Fifth: Performance alerting
I've discussed alerting but have yet to give you a solution for creating and handling events (alerts). You could create something as simple as a Bash script to check
sar data for utilization numbers, but you can also deploy a commercial solution or even something in between. I won't recommend an alerting solution to you, but there are a handful of open source monitoring and alerting applications available. Most are agent-based, so add installing and maintaining another service to your list of administration duties.
As stated in the previous section, you'll have to adjust your thresholds and tolerances to avoid driving yourself crazy with alerts, especially if those alerts come across as texts to your phone(s). You only want to be notified if something is down or in trouble and requires your attention for a resolution.
The capacity planning dilemma
The dilemma of capacity planning and performance monitoring these days is that rather than purchasing several racks of servers, you're probably either leasing your server hardware, or you're using some sort of cloud solution where capacity and performance are dynamically handled by business rules. Three-year hardware leases dictate that you go through a hardware refresh every three years, whether you need to or not.
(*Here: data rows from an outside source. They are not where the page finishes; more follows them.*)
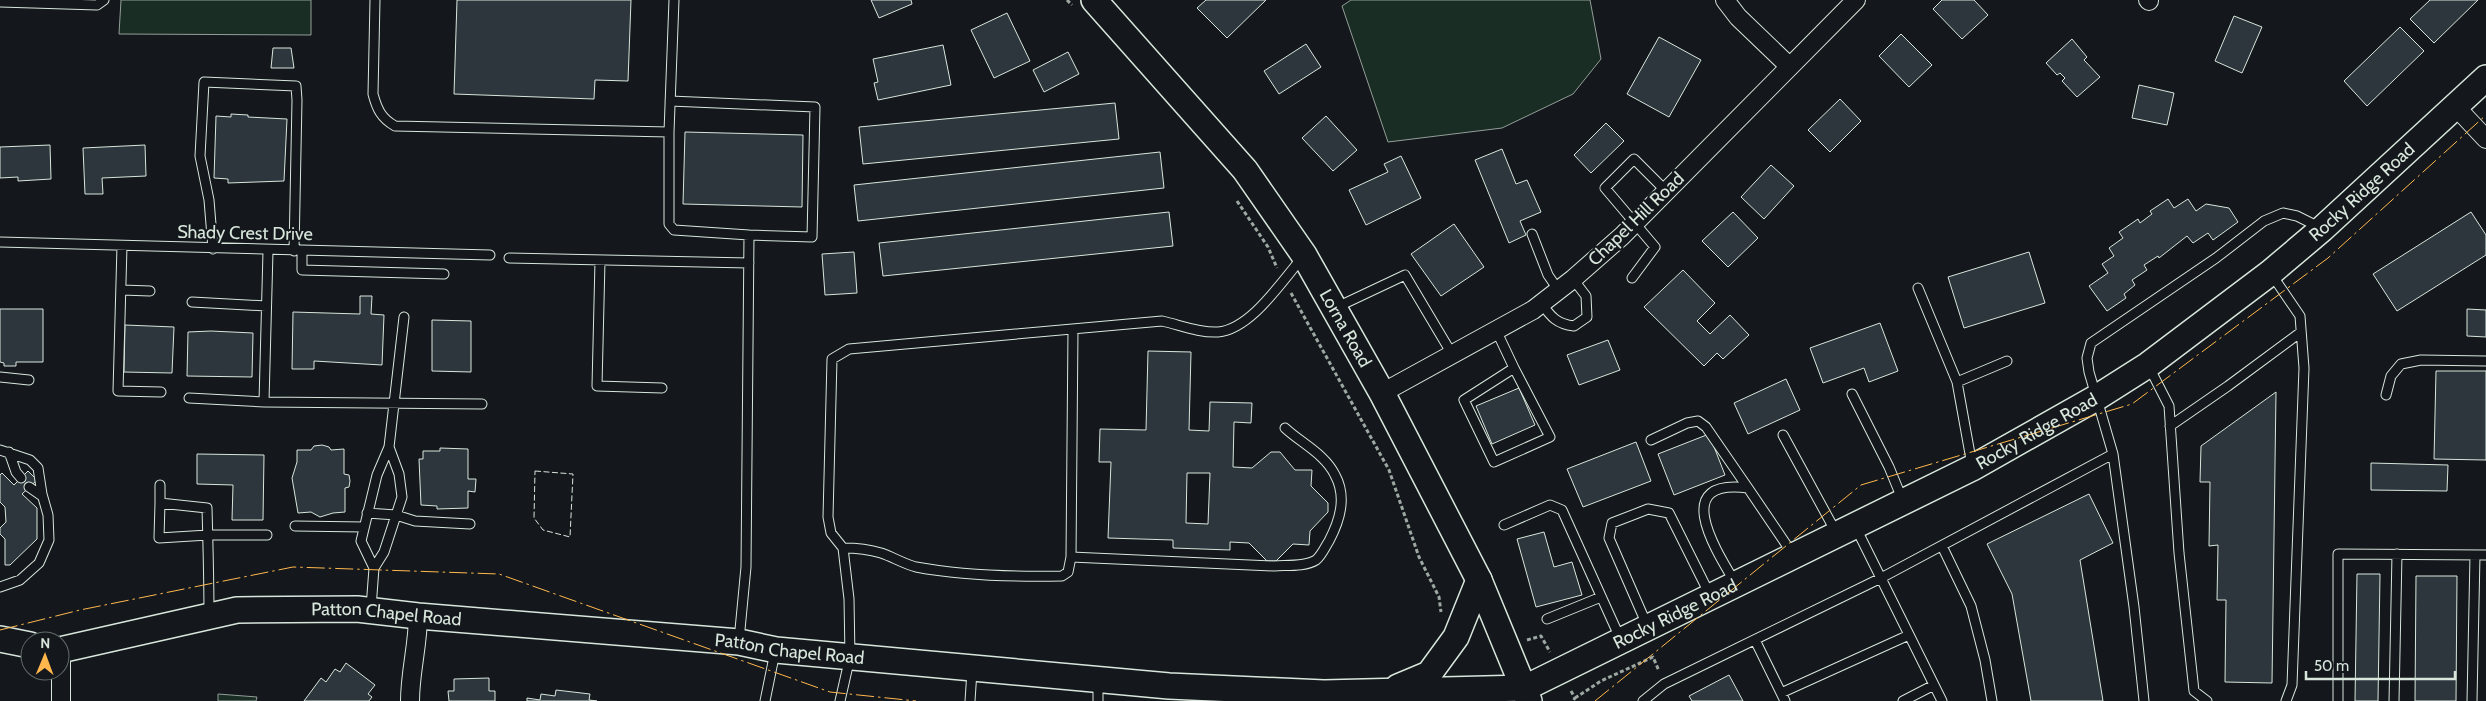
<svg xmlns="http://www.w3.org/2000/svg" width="2486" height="701" font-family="Cabin,sans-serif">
	<rect width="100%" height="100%" fill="#14181c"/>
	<path fill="#1a2d24" stroke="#939e99" d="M121,0h190v35l-192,-1z
		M1351,0h239l11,59 -28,35 -71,34 -114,14 -46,-136z
		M218,694l39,3 -1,4h-38z"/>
	<path fill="#2c363c" stroke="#d8e6dc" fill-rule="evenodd" d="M457,0h174l-3,81 -33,-1 -1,19 -140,-5z
		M871,0h40l1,4 -33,14z
		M1206,0h60l-39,38 -30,-30z
		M1942,0h32l14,15 -26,24 -29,-30z
		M2430,0h48l-44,43 -24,-24z
		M1007,13l23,48 -36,17 -23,-48z
		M2234,16l28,11 -20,46 -27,-12z
		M2400,27l24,24 -57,55 -23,-25z
		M1901,34l31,31 -23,22 -30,-31z
		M1659,37l42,23 -32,57 -42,-23z
		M2072,39l15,18 -3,3 16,17 -23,20 -15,-16 3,-3 -5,-5 -3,2 -11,-12z
		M1306,44l15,23 -42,27 -15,-23z
		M943,45l8,40 -73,15 -4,-17 4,-1 -5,-23z
		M273,48h18l3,20h-23z
		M1068,52l11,22 -35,18 -11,-22z
		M2139,85l35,8 -7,32 -35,-7z
		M1840,99l21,22 -31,31 -22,-22z
		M1115,103l4,36 -256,25 -4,-37z
		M231,114l17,1v2l39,2 -3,62 -56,2v-4l-14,-1 2,-62 15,1z
		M1326,116l31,34 -24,21 -31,-33z
		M1606,123l18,18 -33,32 -17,-18z
		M685,132l118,3 -1,72 -119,-3z
		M50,145l1,34 -33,2v-4l-18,1v-31z
		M145,145l1,31 -44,2 1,16h-18l-2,-46z
		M1502,149l14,35 11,-4 14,32 -21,9 6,14 -17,8 -34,-83z
		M1160,152l4,36 -306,33 -4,-36z
		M1401,156l20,42 -55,27 -17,-35 39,-18 -4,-8z
		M1771,165l23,21 -30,33 -23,-22z
		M2168,199l6,9 14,-9 8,12 10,-7 23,4 9,14 -25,18 -5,-7 -15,10 -6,-7 -28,22 -1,-2 -14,9 3,5 -15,10 3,5 -11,9 2,4 -19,13 -18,-25 19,-13 -6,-9 12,-8 -5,-8 14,-10 -4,-6 19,-13 2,4 12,-9 -2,-3z
		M1169,212l4,34 -290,30 -4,-33z
		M1733,212l25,26 -30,29 -26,-26z
		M2471,212l15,23v20l-89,56 -24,-37z
		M1454,224l30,43 -43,29 -30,-42z
		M854,252l3,41 -32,2 -3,-41z
		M2029,252l16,51 -81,25 -16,-51z
		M1683,270l32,33 -18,18 13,13 20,-19 19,20 -26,24 -6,-6 -13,13 -60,-59z
		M360,296h12l-1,18 13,1 -2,50 -68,-4v8h-22l1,-57 67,2z
		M0,309h43v53h-27v4h-12v-3l-4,-1z
		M2467,309l19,1v27l-19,-1z
		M432,320l39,1v51l-39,-1z
		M1880,323l18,48 -29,11 -5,-14 -41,15 -13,-35z
		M125,325l49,2 -2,46 -48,-1z
		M211,331l42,2 -1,44 -65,-1 1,-44z
		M1608,340l12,30 -41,15 -12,-30z
		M1148,351l43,1 -2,78 20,1 1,-29 42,1 -1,20 -17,-1 -1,45 19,1 19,-16h9l15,18h17l-1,16 17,17v9l-18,19 -1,14 -16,-1 -17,17h-9l-18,-18 -19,-1v8l-57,-2v-8l-65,-2 3,-76h-12l1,-33 46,1zM1187,473h23l-2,51 -22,-1z
		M2436,371h50v89l-52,-1z
		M1786,379l14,31 -52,24 -14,-31z
		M1519,388l16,37 -43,19 -16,-38z
		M2276,392l-4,291 -47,-1 1,-82h-9l1,-55 -9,1 1,-64h-10l1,-36z
		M1709,434l16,41 -51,20 -16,-41z
		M1636,442l15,39 -68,26 -16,-38z
		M322,445l7,2 2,3 13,-1v25l5,1 1,6 -1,6 -4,1v24l-12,1 -13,4 -9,-5 -13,1 -6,-35 5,-16v-12h14l3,-4z
		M440,448l28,1v30h8l-1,13 -7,-1v17l-31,1v-3l-16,-1 -2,-46h4v-8h17z
		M197,454l67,1 -1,65h-31l1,-35 -36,-1z
		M2371,463l77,2 -1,26 -76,-1z
		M28,471l9,9 -15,14 15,14v31l-27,26h-5v-26l-5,-5v-6l6,-6 -1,-15 -5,-5v-27l2,-2 12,12z
		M2089,494l24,49 -33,17 23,141h-72l-19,-107 -25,-50z
		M1544,532l10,35 18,-5 10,33 -46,12 -19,-68z
		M2357,574h23l-2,127h-23z
		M2416,576h41l-1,125h-41z
		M346,663l29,22 -7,9 4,3 -3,4h-65l17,-23 5,4 9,-13 5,3z
		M1729,675l14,26h-51l-3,-5z
		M489,678v13h6v10h-46l-1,-10h6v-12z
		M556,690l34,4 -1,6 8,1h-70v-3l13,2 1,-6 14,2z"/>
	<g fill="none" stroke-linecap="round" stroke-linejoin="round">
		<g stroke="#d8e6dc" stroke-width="11">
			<path id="lane" d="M375,0l-2,94c4,15 8,24 22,32l274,6 5,-132
				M0,2l97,3 7,-5
				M670,101l145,6 -3,130 -63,-2
				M669,132v92l5,6 75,5 -3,332 -7,73
				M1532,234l16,41 11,16
				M0,242l490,13
				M122,246l-4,145 43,1
				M213,249l-4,-49 -9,-44 4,-74 92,4 1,14 -3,151
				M302,252v18l142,4
				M509,258l240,5
				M600,261l-3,125 65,2
				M2272,275l28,41 4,52 -12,317 -6,16
				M1632,278l23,-31 -50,-59 29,-29 32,32
				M1918,288l39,94 15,83
				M122,290l28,1
				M192,302l74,4
				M1542,304c9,13 15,20 32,22l13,-9 -1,-21 -13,-17
				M1335,308l70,-33 47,79
				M1496,330l18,38 -50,32 30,62 56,-25 -36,-69
				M2148,365l21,41 10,147 15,138 13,10
				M0,377l29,3
				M1957,382l50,-21
				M1852,394l37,73 14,34
				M2386,395l5,-19 10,-12 20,-4 65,1
				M189,398l75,4 218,2
				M264,402l4,-151
				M2170,426l58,-40 73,-54
				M1783,435l54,99
				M1651,440l36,-17 11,-2 8,6 42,61
				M389,447l-12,28 -16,66 13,27 10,-16 18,-55 -3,-23 -10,-27 15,-130
				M0,450l30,10 8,8 4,26 6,21 1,25 -10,23 -19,17 -20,7
				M9,452l7,20 5,6
				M160,485v18
				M29,487l13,9
				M367,513l29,2 19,6 55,3
				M1504,525l46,-20 12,5 58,128
				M295,526l69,1
				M1856,528l86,173
				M1942,546l29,60 14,54 7,41
				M843,548c13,0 25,1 38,5 12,4 23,11 35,14 48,9 97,10 146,9l6,-4 3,-15 2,-228
				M1071,557l203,9c12,-1 31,1 42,-6 6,-5 9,-13 13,-19 11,-21 18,-44 6,-66 -10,-21 -34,-32 -50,-47
				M1736,584c-21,-35 -66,-106 12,-96l44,65
				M371,608l3,-40
				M209,616c0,-36 -1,-72 -2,-108l-47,-5 -1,35 49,-3h59
				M1547,619l54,-22
				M1647,625l-38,-87 3,-15 36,-14 21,4 41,82
				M1755,640l30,61
				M1781,693l128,-58
				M765,701l10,-49
				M840,701l10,-44 -1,-58 -6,-51 -12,-15 -3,-16 4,-158 17,-10 313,-28c18,4 37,12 56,11 33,-3 63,-50 84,-74
				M970,701l2,-30
				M1098,701v-20
				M1643,701l21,-17 217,-106 232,-124
				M1903,701l31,-16
				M2144,701l-10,-94 -21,-153 -24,-82 -2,-14 4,-15 125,-85 48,-37 19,-8 14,3 24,12
				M2338,701v-147l148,1
				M2394,701l3,-147
				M2472,701l3,-146"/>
		</g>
		<g stroke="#d8e6dc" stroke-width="20">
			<path id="street" d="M1725,0l13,17 51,49
				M2148,0l1,1
				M2456,107l30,32
				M1382,393l151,-83 40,-31 49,-43 234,-236
				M61,650v51
				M410,701c0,-29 8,-56 8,-85"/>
		</g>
		<g stroke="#d8e6dc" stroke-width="28">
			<g id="secondary">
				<path id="s1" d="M1094,0l151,170 59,85 78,138 97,187 50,121"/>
				<path d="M0,639l30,6"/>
				<path id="s2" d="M60,650l177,-40 120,-1 61,7 321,26 37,8 393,36 155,7 201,-5 447,-220 124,-70 52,-33 122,-92 52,-44 164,-151"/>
				<path d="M1398,687l31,-13 27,-37 23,-57"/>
			</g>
		</g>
		<path stroke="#9da8a2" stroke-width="3" stroke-dasharray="4 2.5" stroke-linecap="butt" d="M1067,0l5,5
			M1237,201l31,46 9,21
			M1291,293l98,177 30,87 20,40 2,15
			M1527,640l14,-4 9,16
			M1571,691l4,7 -2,3
			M1575,698l26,-17 52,-24 6,14"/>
		<use href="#lane" stroke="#14181c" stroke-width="9"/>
		<use href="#street" stroke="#14181c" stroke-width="18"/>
		<use href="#secondary" stroke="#14181c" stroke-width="25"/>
		<path stroke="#d8e6dc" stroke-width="1" stroke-dasharray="6 2.5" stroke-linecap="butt" d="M535,471l38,3 -3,63 -27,-7 -9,-12z"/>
		<path stroke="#ffb74d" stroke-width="1" stroke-dasharray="18 4 2.5 4" stroke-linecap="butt" d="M0,630l80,-20 213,-43 206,7 331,118 86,9
			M1595,701l266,-216 271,-81 196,-146 158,-143"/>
	</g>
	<g text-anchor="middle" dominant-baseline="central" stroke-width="4" stroke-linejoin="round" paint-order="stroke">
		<g font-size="18" fill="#d8e6dc" stroke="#14181c">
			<text stroke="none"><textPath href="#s2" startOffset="2451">Rocky Ridge Road</textPath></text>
			<text transform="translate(1636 219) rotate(-44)">Chapel Hill Road</text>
			<text transform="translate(245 233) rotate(1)">Shady Crest Drive</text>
			<text stroke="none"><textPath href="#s1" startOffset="415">Lorna Road</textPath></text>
			<text stroke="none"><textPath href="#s2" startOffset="2046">Rocky Ridge Road</textPath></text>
			<text stroke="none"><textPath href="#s2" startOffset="1641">Rocky Ridge Road</textPath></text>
			<text stroke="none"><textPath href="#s2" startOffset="331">Patton Chapel Road</textPath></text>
			<text stroke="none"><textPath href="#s2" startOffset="736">Patton Chapel Road</textPath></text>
		</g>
	</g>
	<g transform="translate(45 656) rotate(1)"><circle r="24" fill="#14181c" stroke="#626a69"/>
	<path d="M0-4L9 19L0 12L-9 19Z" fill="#ffb74d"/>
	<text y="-8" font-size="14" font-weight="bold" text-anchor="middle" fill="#d8e6dc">N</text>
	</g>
	<path d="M2306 671v8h149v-8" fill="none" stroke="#d8e6dc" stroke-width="2.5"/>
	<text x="2314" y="671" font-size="15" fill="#d8e6dc" stroke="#14181c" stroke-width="4" paint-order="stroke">50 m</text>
</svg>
The type of hardware policy you have at your company certainly alters the course of how you plan for capacity changes.
If you lease, you'll still need to perform performance monitoring and think about capacity, because if you've undersized or under-bought hardware, you'll certainly need to know. If you purchase, then you should look at performance and capacity planning on a five-year rolling basis. I say five years because managers and business owners don't want to replace hardware every three years if they're purchasing it. It's likely that they're using the hardware purchases as an amortized asset.
The trick with purchased assets is that you don't want to waste capacity by buying too much too soon. There are many stories circulating about people who buy top-of-the-line systems only to refresh them in five years without ever tapping the capacity of those systems, and after five years they're too old to bother updating and upgrading. The bottom line for acquiring new leased or purchased hardware is to buy with growth in mind and then take advantage of that growth by budgeting for upgrades based on utilization. In other words, buy what you need, upgrade as needed, and take full advantage of your hardware assets before the next refresh cycle.
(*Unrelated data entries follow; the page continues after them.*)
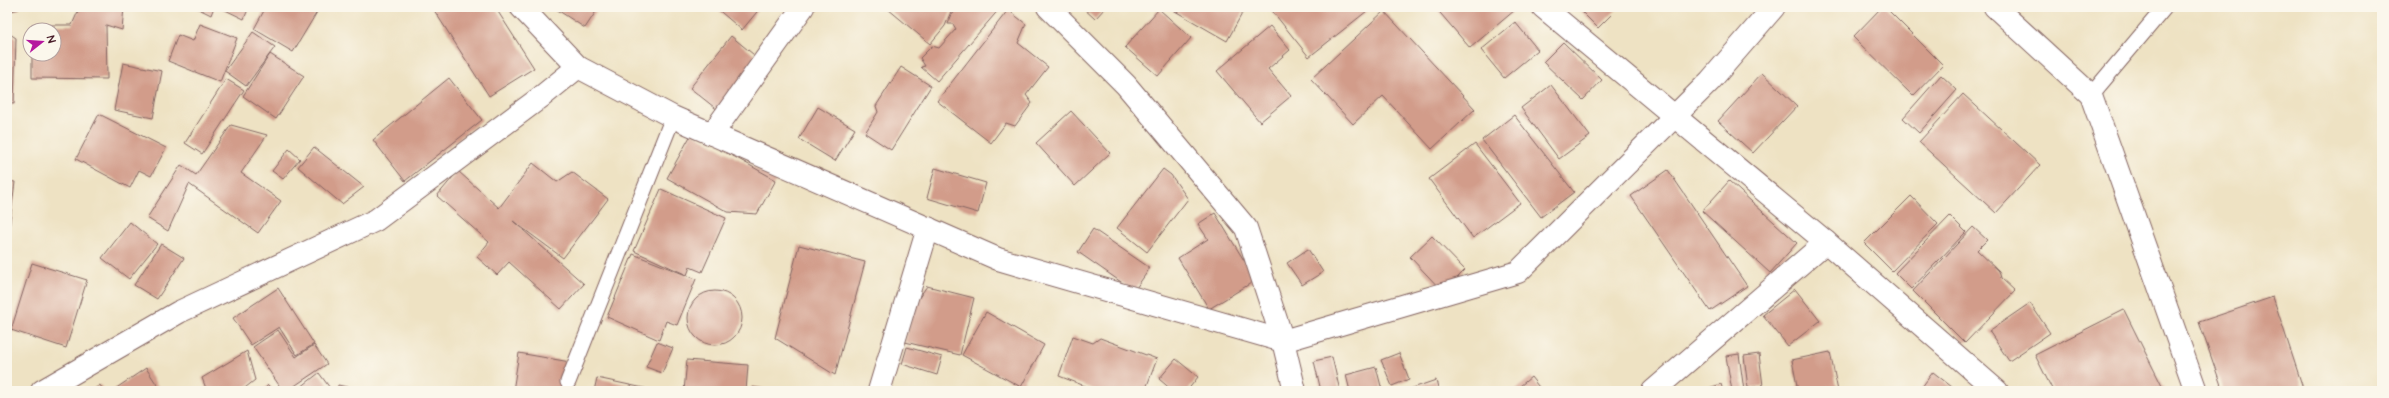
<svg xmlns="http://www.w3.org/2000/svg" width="2389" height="398" font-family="'Architects Daughter',sans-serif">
<rect width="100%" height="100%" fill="#fbf7ec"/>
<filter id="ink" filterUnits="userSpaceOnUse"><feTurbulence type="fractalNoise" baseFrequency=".025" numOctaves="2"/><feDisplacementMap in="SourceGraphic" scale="8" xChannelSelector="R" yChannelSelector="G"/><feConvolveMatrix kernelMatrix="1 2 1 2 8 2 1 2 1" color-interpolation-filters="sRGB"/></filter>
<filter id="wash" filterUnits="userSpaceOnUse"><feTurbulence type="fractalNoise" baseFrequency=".012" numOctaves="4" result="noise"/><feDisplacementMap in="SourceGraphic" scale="16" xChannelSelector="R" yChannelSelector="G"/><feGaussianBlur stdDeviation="0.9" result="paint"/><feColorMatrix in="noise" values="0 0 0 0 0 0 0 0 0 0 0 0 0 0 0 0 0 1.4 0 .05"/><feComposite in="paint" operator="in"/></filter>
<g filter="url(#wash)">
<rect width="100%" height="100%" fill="#eee2c3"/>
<g id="blocks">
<g fill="#d29c8a">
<path d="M7 7H18L19 9 7 12Z"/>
<path d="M76 7H124L122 30 106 25 107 79 32 78V54H54V30H32V25H72L79 9Z"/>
<path d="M195 7H214L211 15Z"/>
<path d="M219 7H249L244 19Z"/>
<path d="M266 7H320L293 52 254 29Z"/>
<path d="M432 7H495L534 68 489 96Z"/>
<path d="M553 7H599L585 28Z"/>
<path d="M715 7H761L742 30Z"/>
<path d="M889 7H953L945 26 930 44 888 9Z"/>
<path d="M961 7H1001L937 81 921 67 925 66 920 58 932 46 939 48 956 29 953 24H948L954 9Z"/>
<path d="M1082 7H1106L1095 19Z"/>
<path d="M1168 7H1239L1244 10 1227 41Z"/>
<path d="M1269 7H1372L1309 57Z"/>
<path d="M1435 7H1513L1515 10 1470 48Z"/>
<path d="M1577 7H1615L1617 9 1598 28Z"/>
<path d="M1882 7H1885L1943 65 1913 96 1853 37Z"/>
<path d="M1159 9 1191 38 1158 76 1125 47Z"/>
<path d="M1008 10 1026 24 1018 43 1048 67 1026 95 1032 103 1015 126 1006 123 991 143 937 101Z"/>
<path d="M1384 11 1475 109 1432 149 1383 96 1353 124 1311 79Z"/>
<path d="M1515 22 1538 50 1504 78 1481 50Z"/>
<path d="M200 24 237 38 220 82 168 61 178 35 193 41Z"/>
<path d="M1270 26 1290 50 1268 69 1291 96 1260 122 1217 71Z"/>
<path d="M7 32 16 38 14 104 7 103Z"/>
<path d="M253 32 275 47 246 86 225 71Z"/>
<path d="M731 36 759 59 719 111 690 88Z"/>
<path d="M1563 42 1602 80 1583 100 1543 62Z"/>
<path d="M270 54 304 76 276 119 243 96Z"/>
<path d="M123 63 162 71 153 118 114 110Z"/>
<path d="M901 67 931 86 891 150 865 133 878 112 876 106Z"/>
<path d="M1762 73 1797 106 1753 153 1718 121Z"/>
<path d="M1941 75 1957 90 1919 133 1903 118Z"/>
<path d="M449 78 482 120 405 181 373 140Z"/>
<path d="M226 79 244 90 202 154 185 143Z"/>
<path d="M1551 85 1590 136 1559 159 1521 108Z"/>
<path d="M1963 94 2040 165 1996 213 1919 142Z"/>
<path d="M818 107 855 129 835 161 799 139Z"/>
<path d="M1071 111 1110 153 1075 186 1036 143Z"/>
<path d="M99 114 166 148 151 176 139 170 130 188 76 159Z"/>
<path d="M1514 115 1574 192 1541 217 1482 140Z"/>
<path d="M231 125 267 135 241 173 281 201 258 233 189 184 168 231 147 218 181 165 196 175Z"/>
<path d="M692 133 776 180 757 214 728 212 667 178Z"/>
<path d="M1475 144 1520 203 1473 238 1429 179Z"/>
<path d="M314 147 364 187 342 204 298 167Z"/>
<path d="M289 149 300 159 283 179 272 171Z"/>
<path d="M533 163 557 182 572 172 608 199 563 258 513 221 584 284 561 309 509 262 497 275 477 257 489 242 437 196 458 171 499 208Z"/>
<path d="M935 168 986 183 978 213 927 198Z"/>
<path d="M1163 169 1171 175 1188 199 1147 252 1117 228Z"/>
<path d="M1668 170 1747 286 1710 311 1631 196Z"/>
<path d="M7 181 15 182 8 237H7Z"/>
<path d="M1729 181 1797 243 1770 273 1702 211Z"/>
<path d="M661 189 726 218 702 272 690 267 687 275 634 251Z"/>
<path d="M1911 196 1938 224 1892 271 1864 243Z"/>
<path d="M1215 213 1256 280 1209 309 1178 258 1208 239 1198 224Z"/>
<path d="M1950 216 1966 232 1911 289 1895 273Z"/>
<path d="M130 222 157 244 129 279 102 258Z"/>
<path d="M1973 227 1987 240 1977 250 1999 271 2001 278 2015 291 1965 343 1913 291Z"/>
<path d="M1093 229 1150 268 1134 291 1078 252Z"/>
<path d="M1432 236 1465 270 1443 292 1410 257Z"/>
<path d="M161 244 184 258 157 299 134 285Z"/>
<path d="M799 245 865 262 835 375 775 338Z"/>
<path d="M1308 249 1323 272 1302 285 1287 263Z"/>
<path d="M633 254 696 279 677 325 666 321 659 340 607 317Z"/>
<path d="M32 263 87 280 66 348 11 330Z"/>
<path d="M927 286 974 298 960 355 905 342 914 305Z"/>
<path d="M278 288 314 344 297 355 279 327 251 345 233 318Z"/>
<path d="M1795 289 1820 321 1788 346 1763 315Z"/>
<circle cx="715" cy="318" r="27"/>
<path d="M2273 297 2304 391H2223L2199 322Z"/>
<path d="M2030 303 2050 333 2009 361 1989 331Z"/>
<path d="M2124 310 2164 390 2053 391 2035 355Z"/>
<path d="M986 312 1044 345 1021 387 962 355Z"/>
<path d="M278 330 296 357 314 345 327 364 287 391H283L253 347Z"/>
<path d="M1073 336 1093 343 1100 338 1157 359 1145 391H1098L1059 376Z"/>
<path d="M657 342 673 348 662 373 646 367Z"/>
<path d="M907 347 942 357 937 375 902 364Z"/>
<path d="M247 351 255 380 241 391H207L202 378Z"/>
<path d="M1830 352 1838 391H1798L1792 360Z"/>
<path d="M519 353 570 362 565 391H513Z"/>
<path d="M1399 353 1409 379 1392 386 1381 360Z"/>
<path d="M1739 354 1744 391H1732L1726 356Z"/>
<path d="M1759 354 1763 386 1748 388 1744 356Z"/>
<path d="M1332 357 1340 391H1321L1314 361Z"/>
<path d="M1176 359 1198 377 1187 391H1173L1159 379Z"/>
<path d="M687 360 748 365 746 391H684Z"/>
<path d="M1376 367 1382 390 1350 391 1346 375Z"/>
<path d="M146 368 161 391H112Z"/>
<path d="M1933 372 1957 391H1919Z"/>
<path d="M319 373 330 388 326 391H296Z"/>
<path d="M1531 377 1542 391H1514Z"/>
<path d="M597 378 653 390V391H594Z"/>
<path d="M1436 380 1439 391H1404Z"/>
<path d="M1721 384 1723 391H1699Z"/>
<path d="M100 385 104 391H91Z"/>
<path d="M268 385 274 391H263Z"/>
<path d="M338 385 360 390V391H337Z"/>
<path d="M752 387 773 390V391H751Z"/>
</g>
</g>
</g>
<g filter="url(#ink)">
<use href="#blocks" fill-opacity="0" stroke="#836360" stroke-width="1"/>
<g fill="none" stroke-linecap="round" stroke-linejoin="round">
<g stroke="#836360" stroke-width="17">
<g id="lane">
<path d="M2091 95 2165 7"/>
<path d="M568 382 673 117"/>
</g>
</g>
<g stroke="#836360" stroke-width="24">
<g id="street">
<path d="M521 7 578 67 673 117 998 259 1283 341 1518 272 1710 81 1774 7"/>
<path d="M1048 7 1126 85 1246 228 1283 341 1295 391"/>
<path d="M1543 7 1826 242 1997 391"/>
<path d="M1995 7 2091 95 2196 391"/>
<path d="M712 134 803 7"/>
<path d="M42 391 179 312 376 220 541 97 578 67"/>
<path d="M879 391 928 228"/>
<path d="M1653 391 1826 242"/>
</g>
</g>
<use href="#lane" stroke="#fff" stroke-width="15"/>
<use href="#street" stroke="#fff" stroke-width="22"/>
</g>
</g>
<rect width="2389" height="398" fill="none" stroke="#fbf7ec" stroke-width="24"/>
<g transform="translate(42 42) rotate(73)"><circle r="19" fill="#fbf7ec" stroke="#b4a19f"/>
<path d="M0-3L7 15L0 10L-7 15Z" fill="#b5179e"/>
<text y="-6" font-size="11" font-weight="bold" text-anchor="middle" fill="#4a1f2b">N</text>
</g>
</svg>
Capacity planning and performance monitoring work together to give you a complete picture of your hardware and software life cycle. It's important to take the time and make the effort to set up monitoring and alerting, and to analyze the data. Too often, busy system administrators set up elaborate solutions for monitoring and then ignore them. Find a way to strike a balance between being driven crazy by performance alerts and never seeing the one that results in extended downtime. Capacity planning also helps you save money by redeploying services from overutilized to underutilized systems.